* _Activity_:
Strip the pictures and reproduce the rest of the listing exactly.

* _Source information_:
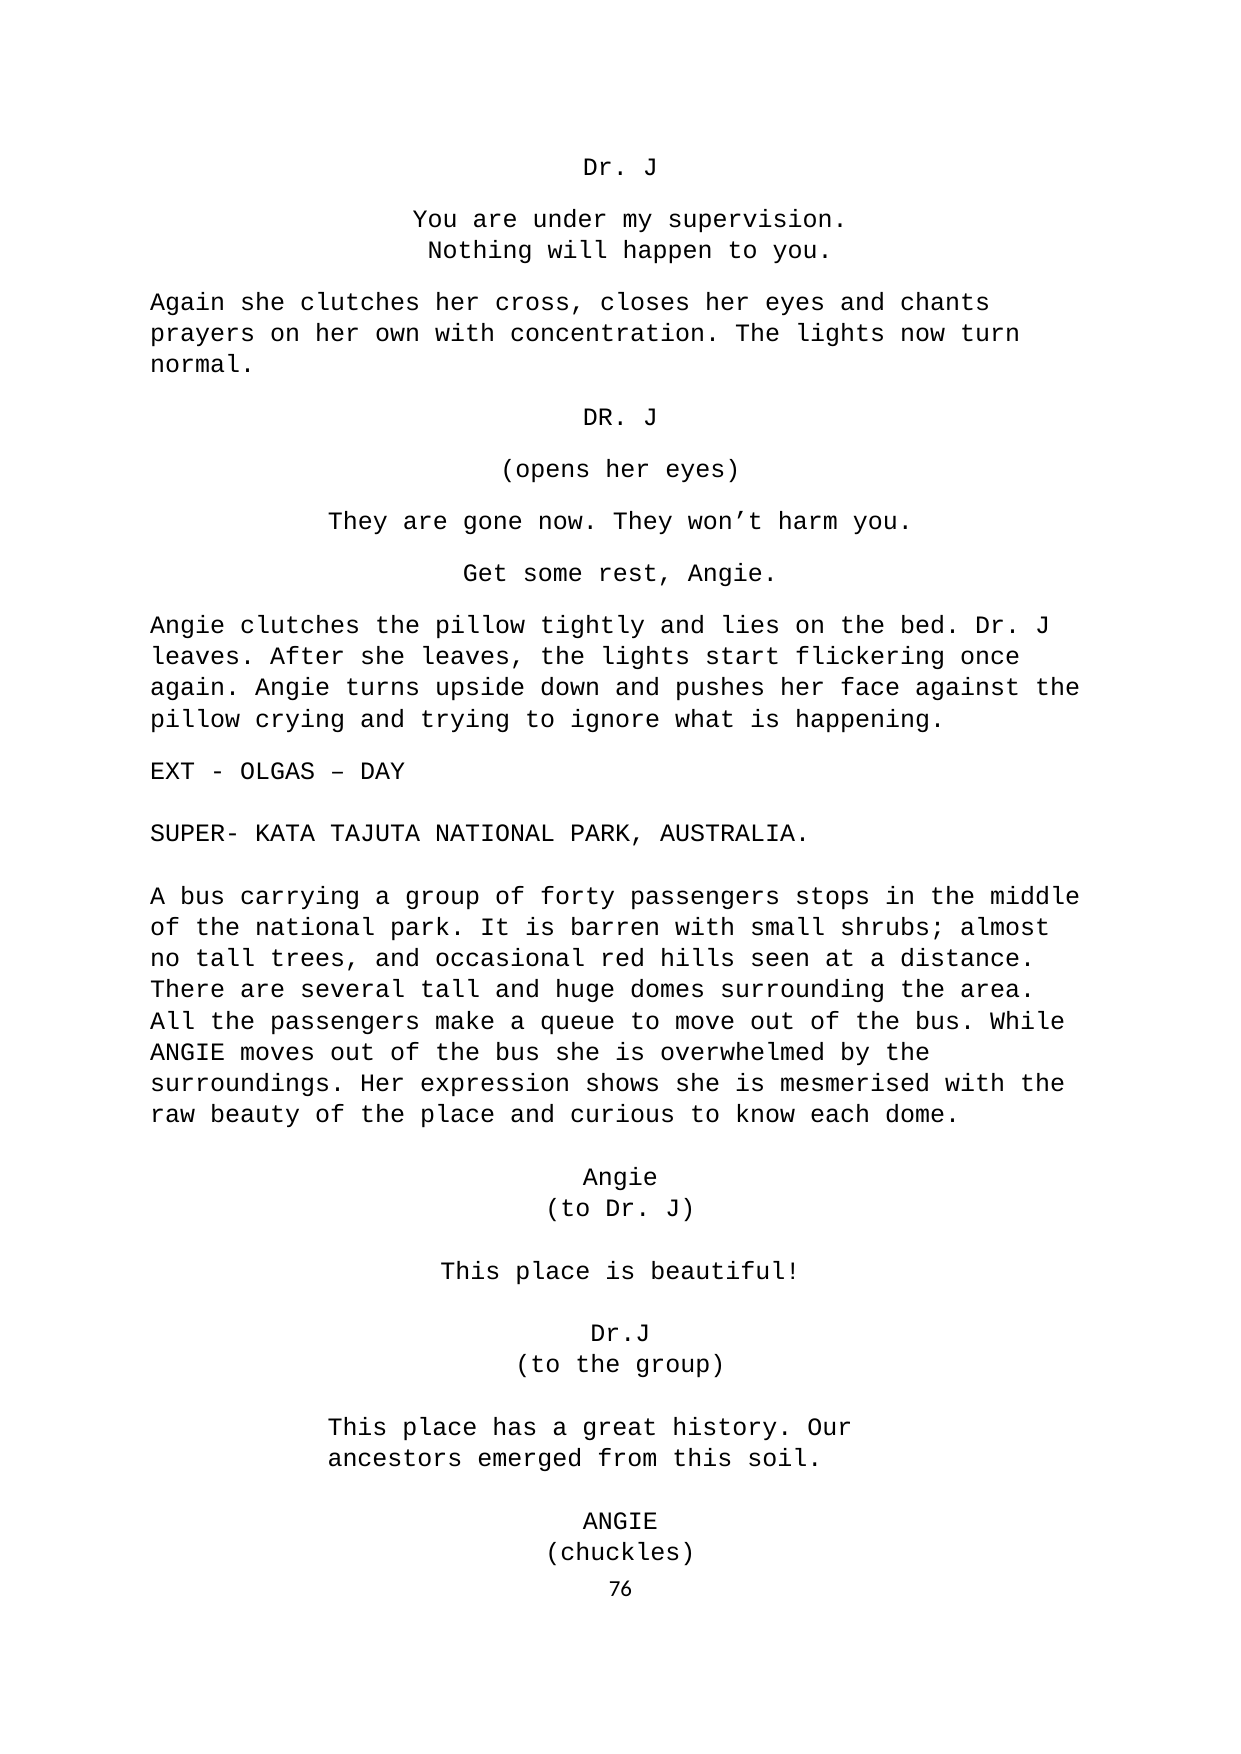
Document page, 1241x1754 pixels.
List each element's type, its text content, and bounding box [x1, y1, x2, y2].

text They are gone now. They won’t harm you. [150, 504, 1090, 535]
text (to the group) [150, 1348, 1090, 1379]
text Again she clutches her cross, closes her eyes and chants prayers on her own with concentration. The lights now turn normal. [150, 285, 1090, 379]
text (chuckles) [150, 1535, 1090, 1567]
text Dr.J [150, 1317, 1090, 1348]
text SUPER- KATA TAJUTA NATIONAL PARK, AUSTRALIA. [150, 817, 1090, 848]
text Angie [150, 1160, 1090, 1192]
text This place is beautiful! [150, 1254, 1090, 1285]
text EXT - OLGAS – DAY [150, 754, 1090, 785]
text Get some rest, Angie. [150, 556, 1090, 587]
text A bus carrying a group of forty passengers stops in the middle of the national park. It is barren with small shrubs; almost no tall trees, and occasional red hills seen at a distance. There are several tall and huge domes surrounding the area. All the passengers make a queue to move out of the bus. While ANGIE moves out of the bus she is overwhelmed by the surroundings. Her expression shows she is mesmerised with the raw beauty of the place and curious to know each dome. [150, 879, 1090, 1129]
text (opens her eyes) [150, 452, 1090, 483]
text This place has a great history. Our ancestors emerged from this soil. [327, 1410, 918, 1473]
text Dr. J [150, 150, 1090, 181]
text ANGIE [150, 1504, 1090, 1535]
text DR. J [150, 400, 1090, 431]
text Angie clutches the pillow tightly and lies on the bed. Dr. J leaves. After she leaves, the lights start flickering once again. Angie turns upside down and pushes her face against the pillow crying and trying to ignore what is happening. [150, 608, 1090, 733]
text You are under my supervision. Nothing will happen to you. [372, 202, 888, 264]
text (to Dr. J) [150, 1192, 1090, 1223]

* _Response box_:
Document page, 1241x1754 pixels.
List each element's type, its text content, and bounding box [x1, y1, x2, y2].

text They are gone now. They won’t harm you. [150, 504, 1090, 535]
text (to the group) [150, 1348, 1090, 1379]
text Again she clutches her cross, closes her eyes and chants prayers on her own with concentration. The lights now turn normal. [150, 285, 1090, 379]
text (chuckles) [150, 1535, 1090, 1567]
text Dr.J [150, 1317, 1090, 1348]
text SUPER- KATA TAJUTA NATIONAL PARK, AUSTRALIA. [150, 817, 1090, 848]
text Angie [150, 1160, 1090, 1192]
text This place is beautiful! [150, 1254, 1090, 1285]
text EXT - OLGAS – DAY [150, 754, 1090, 785]
text Get some rest, Angie. [150, 556, 1090, 587]
text A bus carrying a group of forty passengers stops in the middle of the national park. It is barren with small shrubs; almost no tall trees, and occasional red hills seen at a distance. There are several tall and huge domes surrounding the area. All the passengers make a queue to move out of the bus. While ANGIE moves out of the bus she is overwhelmed by the surroundings. Her expression shows she is mesmerised with the raw beauty of the place and curious to know each dome. [150, 879, 1090, 1129]
text (opens her eyes) [150, 452, 1090, 483]
text This place has a great history. Our ancestors emerged from this soil. [327, 1410, 918, 1473]
text Dr. J [150, 150, 1090, 181]
text ANGIE [150, 1504, 1090, 1535]
text DR. J [150, 400, 1090, 431]
text Angie clutches the pillow tightly and lies on the bed. Dr. J leaves. After she leaves, the lights start flickering once again. Angie turns upside down and pushes her face against the pillow crying and trying to ignore what is happening. [150, 608, 1090, 733]
text You are under my supervision. Nothing will happen to you. [372, 202, 888, 264]
text (to Dr. J) [150, 1192, 1090, 1223]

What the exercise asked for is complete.